Print the lines in the listing below that fall between the line with "0,121 L 16,140" and the line with "291,275 L 304,296", those two lines included, exactly as they stand and with nothing else.

Task data >>
# # # # # # #
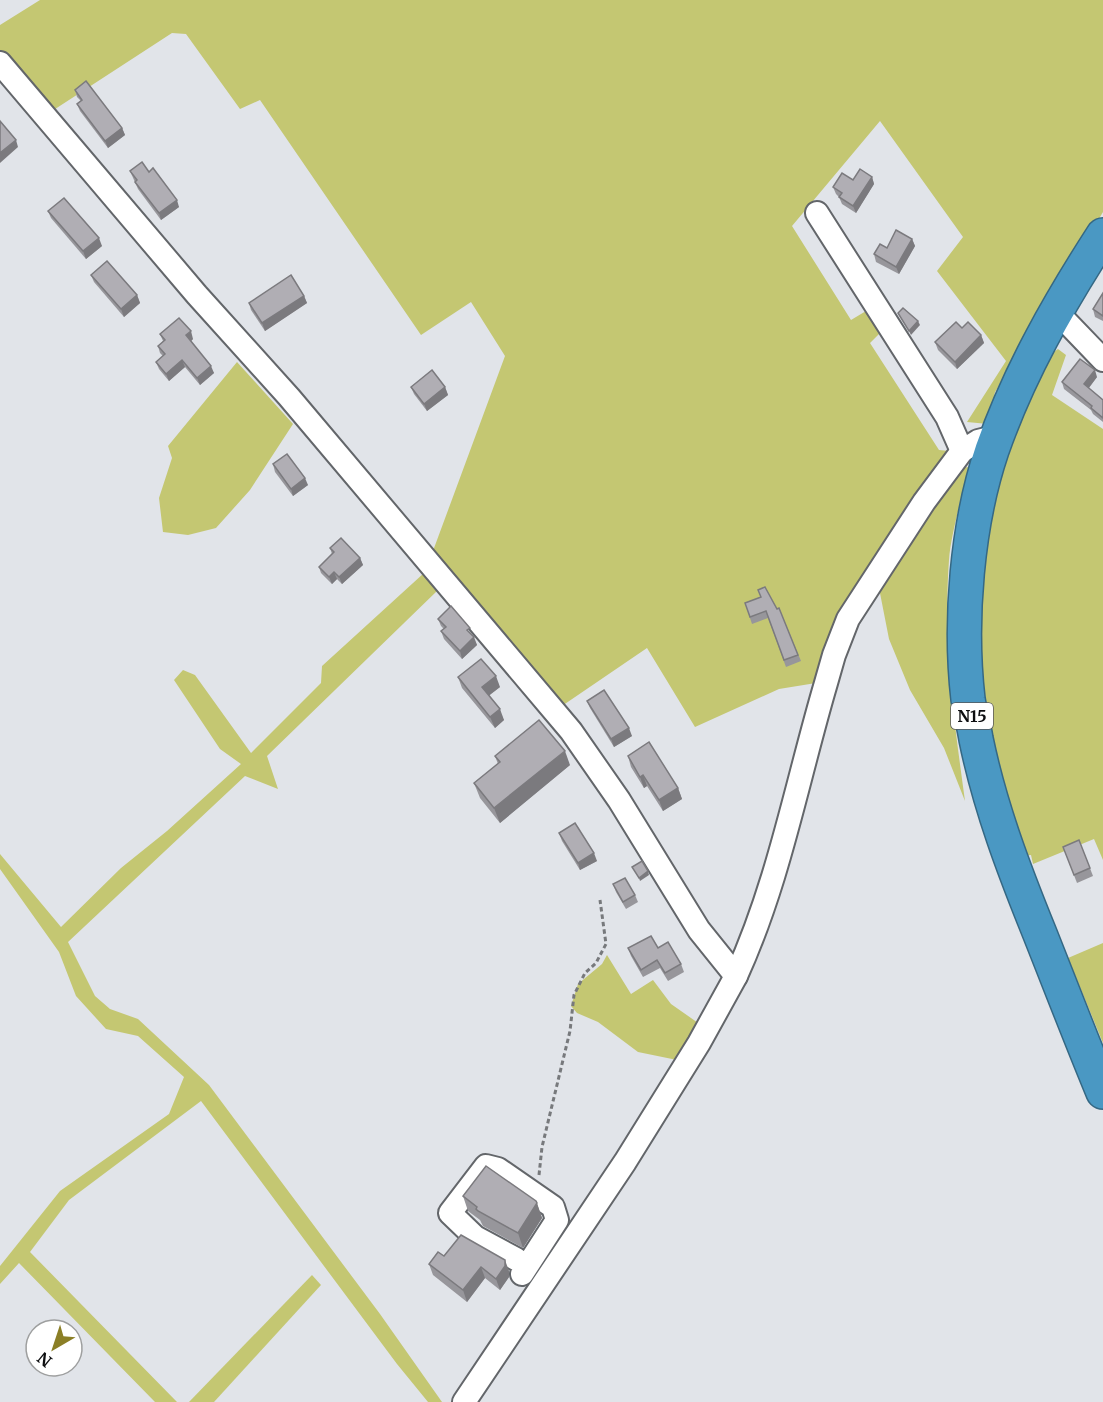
<svg xmlns="http://www.w3.org/2000/svg" width="1103" height="1402" font-family="Merriweather,serif">
  <style>
    .green { fill: #c4c772 }
    .lines { fill: none; stroke-linecap: round; stroke-linejoin: round }
    .minor-casing { stroke: #63666a; stroke-width: 26 }
    .highway-casing { stroke: #356884; stroke-width: 36 }
    .path { stroke: #77797c; stroke-width: 3; stroke-dasharray: 4.5 3; stroke-linecap: butt }
    .minor { stroke: #fff; stroke-width: 22 }
    .highway { stroke: #4a98c3; stroke-width: 33 }
    .wall { fill: #97969b }
    .shaded-wall { fill: #7b7a7e }
    .building { fill: #b0aeb4; stroke: #7b7a7e; stroke-width: 1.5 }
    .labels { text-anchor: middle; stroke-width: 6; stroke-linejoin: round; paint-order: stroke }
    .shield { fill: #fff; stroke: #565658; stroke-width: 1.5 }
    .shield-label { font-size: 16px; font-weight: bold; fill: #0d0e10 }
  </style>
  <rect width="100%" height="100%" fill="#e1e4e9"/>
  <g class="green">
    <path d="M 40,0 L 1103,0 L 1103,212 L 995,392 L 988,424 L 967,422 L 1006,361 L 937,271 L 963,237 L 880,121 L 792,226 L 851,320 L 866,311 L 881,332 L 870,343 L 939,450 L 949,451 L 816,683 L 779,689 L 695,727 L 647,648 L 556,710 L 430,559 L 505,356 L 471,302 L 421,335 L 260,100 L 240,109 L 186,34 L 172,33 L 49,113 L 0,58 L 0,25 Z"/>
    <path d="M 1058,349 L 1066,355 L 1052,395 L 1103,429 L 1103,860 L 1094,839 L 1033,864 L 1031,855 L 1023,856 L 987,720 L 979,657 L 981,566 L 1002,460 L 1051,354 Z"/>
    <path d="M 237,362 L 293,424 L 250,490 L 216,528 L 188,535 L 163,532 L 159,498 L 172,458 L 168,446 Z"/>
    <path d="M 969,467 C 963,495 951,532 949,560 C 943,641 954,721 965,801 L 944,748 L 910,690 L 889,639 L 879,588 L 959,468 Z"/>
    <path d="M 424,573 L 437,591 L 267,756 L 278,789 L 245,776 L 68,942 L 95,996 L 110,1009 L 138,1019 L 209,1085 L 380,1314 L 442,1402 L 428,1402 L 397,1364 L 201,1101 L 69,1200 L 30,1252 L 177,1402 L 155,1402 L 19,1263 L 0,1284 L 0,1266 L 60,1191 L 169,1114 L 184,1077 L 138,1036 L 106,1029 L 76,996 L 59,952 L 0,869 L 0,854 L 61,927 L 121,868 L 167,831 L 241,764 L 220,749 L 174,680 L 183,670 L 195,675 L 251,753 L 321,683 L 322,666 Z"/>
    <path d="M 1103,943 L 1103,1043 L 1068,958 Z"/>
    <path d="M 607,955 L 631,994 L 653,980 L 671,1004 L 701,1025 L 677,1060 L 638,1052 L 598,1022 L 577,1013 L 571,1006 L 578,984 L 602,964 Z"/>
    <path d="M 312,1275 L 321,1285 L 214,1402 L 189,1402 Z"/>
  </g>
  <g class="lines">
    <g class="minor-casing">
      <g id="minor">
        <path d="M 0,63 L 197,295 L 289,397 L 571,731 L 619,800 L 699,930 L 736,976 L 699,1043 L 625,1162 L 464,1402"/>
        <path d="M 817,213 L 947,417 L 962,451"/>
        <path d="M 1056,311 L 1103,360"/>
        <path d="M 736,976 C 779,882 797,781 826,683 L 834,655 L 848,619 L 924,502 L 962,451 L 978,441 L 998,436"/>
        <path d="M 516,1259 L 475,1237 L 450,1213 L 486,1166 L 498,1169 L 553,1207 L 557,1220 L 522,1274"/>
      </g>
    </g>
    <g class="highway-casing">
      <path id="highway" d="M 1103,235 C 1059,303 1019,373 992,450 C 967,524 959,621 968,699 C 970,712 974,726 976,739 C 990,807 1014,870 1040,934 C 1061,987 1081,1039 1103,1092"/>
    </g>
    <path class="path" d="M 539,1175 L 542,1147 L 570,1031 L 574,995 L 585,973 L 596,963 L 606,944 L 600,900"/>
    <use href="#minor" class="minor"/>
    <use href="#highway" class="highway"/>
  </g>
  <g class="wall">
    <path d="M 75,90 L 122,128 L 125,135 L 108,148 L 80,111 L 77,104 L 81,101 L 77,97 Z"/>
    <path d="M 130,171 L 149,172 L 179,207 L 161,220 L 138,189 Z"/>
    <path d="M 872,177 L 874,184 L 856,213 L 842,204 L 839,197 L 836,194 L 833,187 L 853,180 Z"/>
    <path d="M 48,211 L 102,246 L 86,259 L 51,218 Z"/>
    <path d="M 912,239 L 915,246 L 899,274 L 876,262 L 874,254 L 887,248 Z"/>
    <path d="M 91,275 L 137,295 L 140,303 L 124,317 L 94,282 Z"/>
    <path d="M 1103,293 L 1103,321 L 1095,317 L 1093,309 Z"/>
    <path d="M 304,296 L 307,303 L 265,331 L 251,310 L 249,303 Z"/>
    <path d="M 962,328 L 981,335 L 984,343 L 957,369 L 938,350 L 935,342 Z"/>
    <path d="M 160,334 L 193,339 L 191,341 L 214,373 L 200,385 L 185,367 L 169,381 L 159,369 L 156,362 L 163,356 L 160,353 L 158,346 L 163,341 Z"/>
    <path d="M 1097,377 L 1089,388 L 1103,400 L 1103,422 L 1093,414 L 1091,410 L 1064,389 L 1062,382 Z"/>
    <path d="M 411,387 L 445,387 L 448,395 L 427,411 L 414,394 Z"/>
    <path d="M 273,464 L 308,485 L 293,496 L 275,472 Z"/>
    <path d="M 330,548 L 360,558 L 363,565 L 342,584 L 337,579 L 332,584 L 321,573 L 319,567 L 332,554 Z"/>
    <path d="M 745,603 L 777,609 L 779,608 L 801,661 L 786,667 L 768,618 L 752,624 Z"/>
    <path d="M 438,619 L 472,635 L 477,645 L 462,659 L 444,639 L 441,631 L 444,629 L 441,626 Z"/>
    <path d="M 458,677 L 500,687 L 489,695 L 504,720 L 495,728 L 462,688 Z"/>
    <path d="M 587,701 L 632,736 L 614,747 L 590,708 Z"/>
    <path d="M 495,756 L 570,765 L 500,823 L 480,798 L 474,783 L 498,764 Z"/>
    <path d="M 628,756 L 678,788 L 682,799 L 663,811 L 647,786 L 644,788 L 631,767 Z"/>
    <path d="M 559,833 L 597,861 L 580,870 L 562,841 Z"/>
    <path d="M 1079,840 L 1093,876 L 1077,883 L 1063,847 Z"/>
    <path d="M 613,884 L 635,895 L 638,902 L 626,909 L 616,892 Z"/>
    <path d="M 628,948 L 658,948 L 681,964 L 684,972 L 668,981 L 660,968 L 643,977 L 631,956 Z"/>
    <path d="M 463,1196 L 536,1201 L 542,1218 L 523,1248 L 483,1226 L 480,1220 L 468,1211 Z"/>
    <path d="M 444,1256 L 509,1271 L 509,1277 L 500,1290 L 485,1278 L 467,1302 L 433,1275 L 429,1264 Z"/>
  </g>
  <g class="shaded-wall">
    <path d="M 122,128 L 125,135 L 108,148 L 105,141 Z"/>
    <path d="M 16,140 L 18,147 L 0,163 L 0,153 Z"/>
    <path d="M 872,177 L 874,184 L 856,213 L 853,206 Z"/>
    <path d="M 177,200 L 179,207 L 161,220 L 159,213 Z"/>
    <path d="M 99,238 L 102,246 L 86,259 L 83,251 Z"/>
    <path d="M 912,239 L 915,246 L 899,274 L 896,267 Z"/>
    <path d="M 137,295 L 140,303 L 124,317 L 121,309 Z"/>
    <path d="M 304,296 L 307,303 L 265,331 L 262,323 Z"/>
    <path d="M 918,321 L 920,325 L 911,335 L 909,331 Z"/>
    <path d="M 191,331 L 193,339 L 189,343 L 186,335 Z"/>
    <path d="M 981,335 L 984,343 L 957,369 L 955,362 Z"/>
    <path d="M 182,360 L 185,367 L 169,381 L 166,374 Z"/>
    <path d="M 211,366 L 214,373 L 200,385 L 197,378 Z"/>
    <path d="M 1095,370 L 1097,377 L 1087,390 L 1084,384 Z"/>
    <path d="M 445,387 L 448,395 L 427,411 L 424,404 Z"/>
    <path d="M 305,478 L 308,485 L 293,496 L 291,489 Z"/>
    <path d="M 360,558 L 363,565 L 342,584 L 339,577 Z"/>
    <path d="M 334,572 L 337,579 L 332,584 L 329,577 Z"/>
    <path d="M 474,637 L 477,645 L 462,659 L 460,651 Z"/>
    <path d="M 496,676 L 500,687 L 486,698 L 482,687 Z"/>
    <path d="M 500,709 L 504,720 L 495,728 L 490,717 Z"/>
    <path d="M 629,728 L 632,736 L 614,747 L 611,739 Z"/>
    <path d="M 565,751 L 570,765 L 500,823 L 494,808 Z"/>
    <path d="M 643,775 L 647,786 L 644,788 L 640,777 Z"/>
    <path d="M 678,788 L 682,799 L 663,811 L 659,800 Z"/>
    <path d="M 594,853 L 597,861 L 580,870 L 578,863 Z"/>
    <path d="M 648,871 L 649,875 L 640,881 L 639,878 Z"/>
    <path d="M 537,1203 L 542,1218 L 523,1248 L 518,1233 Z"/>
    <path d="M 505,1260 L 509,1271 L 509,1277 L 500,1290 L 496,1279 Z"/>
    <path d="M 481,1267 L 485,1278 L 467,1302 L 463,1290 Z"/>
  </g>
  <g class="building">
    <path d="M 86,81 L 122,128 L 105,141 L 77,104 L 82,100 L 75,90 Z"/>
    <path d="M 0,121 L 16,140 L 0,153 Z"/>
    <path d="M 142,162 L 149,172 L 153,168 L 177,200 L 159,213 L 135,182 L 137,180 L 130,171 Z"/>
    <path d="M 860,169 L 872,177 L 853,206 L 839,197 L 842,193 L 833,187 L 842,173 L 853,180 Z"/>
    <path d="M 64,198 L 99,238 L 83,251 L 48,211 Z"/>
    <path d="M 896,230 L 912,239 L 896,267 L 874,254 L 880,244 L 887,248 Z"/>
    <path d="M 107,261 L 137,295 L 121,309 L 91,275 Z"/>
    <path d="M 291,275 L 304,296 L 262,323 L 249,303 Z"/>
    <path d="M 1103,293 L 1103,316 L 1093,309 Z"/>
    <path d="M 903,308 L 918,321 L 909,331 L 898,313 Z"/>
    <path d="M 179,318 L 191,331 L 186,335 L 211,366 L 197,378 L 182,360 L 166,374 L 156,362 L 165,354 L 158,346 L 165,340 L 160,334 Z"/>
    <path d="M 956,322 L 962,328 L 968,322 L 981,335 L 955,362 L 935,342 Z"/>
    <path d="M 1080,359 L 1095,370 L 1084,384 L 1103,400 L 1103,418 L 1091,408 L 1092,406 L 1062,382 Z"/>
    <path d="M 432,370 L 445,387 L 424,404 L 411,387 Z"/>
    <path d="M 287,454 L 305,478 L 291,489 L 273,464 Z"/>
    <path d="M 341,538 L 360,558 L 339,577 L 334,572 L 329,577 L 319,567 L 334,552 L 330,548 Z"/>
    <path d="M 765,587 L 777,609 L 779,608 L 798,655 L 784,660 L 766,611 L 750,617 L 745,603 L 761,597 L 758,590 Z"/>
    <path d="M 451,606 L 470,628 L 467,630 L 474,637 L 460,651 L 441,631 L 446,627 L 438,619 Z"/>
    <path d="M 481,659 L 496,676 L 482,687 L 500,709 L 490,717 L 458,677 Z"/>
    <path d="M 604,690 L 629,728 L 611,739 L 587,701 Z"/>
    <path d="M 539,720 L 565,751 L 494,808 L 474,783 L 500,762 L 495,756 Z"/>
    <path d="M 649,742 L 678,788 L 659,800 L 643,775 L 640,777 L 628,756 Z"/>
    <path d="M 575,823 L 594,853 L 578,863 L 559,833 Z"/>
    <path d="M 1079,840 L 1090,868 L 1074,875 L 1063,847 Z"/>
    <path d="M 642,861 L 648,871 L 639,878 L 632,867 Z"/>
    <path d="M 625,878 L 635,895 L 623,902 L 613,884 Z"/>
    <path d="M 651,936 L 658,948 L 668,942 L 681,964 L 665,973 L 657,960 L 641,970 L 628,948 Z"/>
    <path d="M 486,1166 L 536,1201 L 537,1203 L 518,1233 L 478,1211 L 476,1209 L 477,1207 L 463,1196 Z"/>
    <path d="M 461,1235 L 505,1260 L 505,1266 L 496,1279 L 481,1267 L 463,1290 L 429,1264 L 438,1252 L 444,1256 Z"/>
  </g>
  <g class="labels">
    <rect class="shield" x="951" y="703" width="42" height="26" rx="4.5"/>
    <g class="shield-label">
      <text x="972" y="722">N15</text>
    </g>
  </g>
  <g transform="translate(54 1348) rotate(219)"><circle r="28" fill="#ffffff" stroke="#9e9f9f" stroke-width="1.5"/>
  <path d="M0-4.5L10 22L0 15L-10 22Z" fill="#8b7f26"/>
  <text y="-9" font-size="16" font-weight="bold" text-anchor="middle" fill="#0d0e10">N</text>
  </g>
</svg>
# # # # # # #
Exercise solution >>
    <path d="M 0,121 L 16,140 L 0,153 Z"/>
    <path d="M 142,162 L 149,172 L 153,168 L 177,200 L 159,213 L 135,182 L 137,180 L 130,171 Z"/>
    <path d="M 860,169 L 872,177 L 853,206 L 839,197 L 842,193 L 833,187 L 842,173 L 853,180 Z"/>
    <path d="M 64,198 L 99,238 L 83,251 L 48,211 Z"/>
    <path d="M 896,230 L 912,239 L 896,267 L 874,254 L 880,244 L 887,248 Z"/>
    <path d="M 107,261 L 137,295 L 121,309 L 91,275 Z"/>
    <path d="M 291,275 L 304,296 L 262,323 L 249,303 Z"/>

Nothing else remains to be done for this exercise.